EXERCISE DETAILS. Please rewrite the bullying passage from "While many children" up to and including "can be life-impacting.", substituting "target" for "victim".
··· SOURCE EXTRACT
In recent years, society and especially schools have experienced an increase in bullying incidents. Although schools require “no tolerance” policies to discourage bullying, they are difficult to enforce. It takes more than words on paper to stop bullying. The challenge is to figure out how to stop bullying incidents before they escalate or cause long-term problems for the targeted students.

Recently I heard about bad things happening in my daughter’s small-town American middle school, but most of the girls I interviewed for Living Happily Ever with your Daughter Today reported a safe environment. When I asked my daughter about the increase in “incidents of violence” at her school, she didn’t know what I was talking about, though she did report school officials had closed the restrooms located near the lunchroom because of the fights.

“There are no bullies in my school,” one girl told me, but proceeded to describe how she had been verbally attacked by a girl at school. Another told me there are girls who do make threats, but her school administrators don’t tolerate it. “Most of the time it’s just girls being mean,”
she said.

“There are rude and cruel girls, mostly saying mean things,” another girl told me. She felt her school administrators don’t punish appropriately. One sixth-grader reported, “There are girls at my school who have been mean to me. They called my house and were mean.”

While many children are not affected by bullying, if your child is the victim of bullying—fights, beatings and “mean girl” behavior, including verbal and emotional attacks—you know the effects can be life-impacting.
······
··· RECORDED DATA
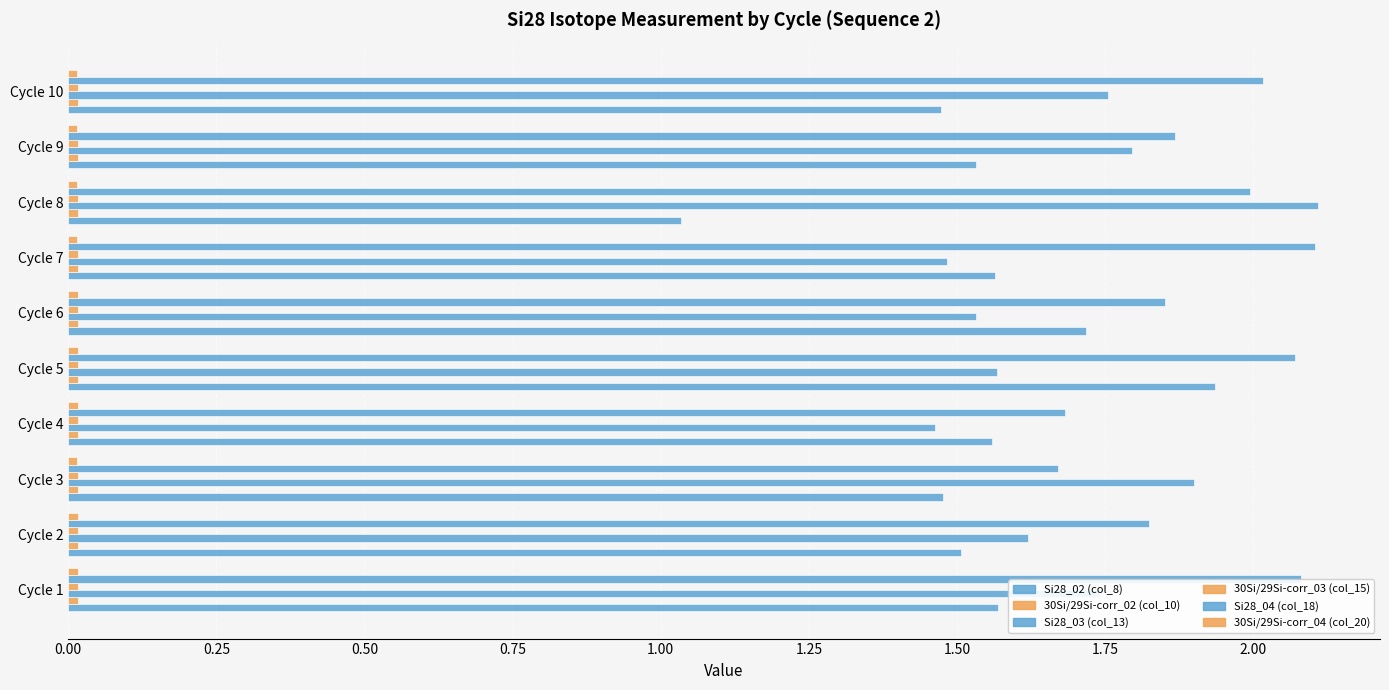

How many series are shown in this chart?

6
······
TASK ANSWER.
While many children are not affected by bullying, if your child is the target of bullying—fights, beatings and “mean girl” behavior, including verbal and emotional attacks—you know the effects can be life-impacting.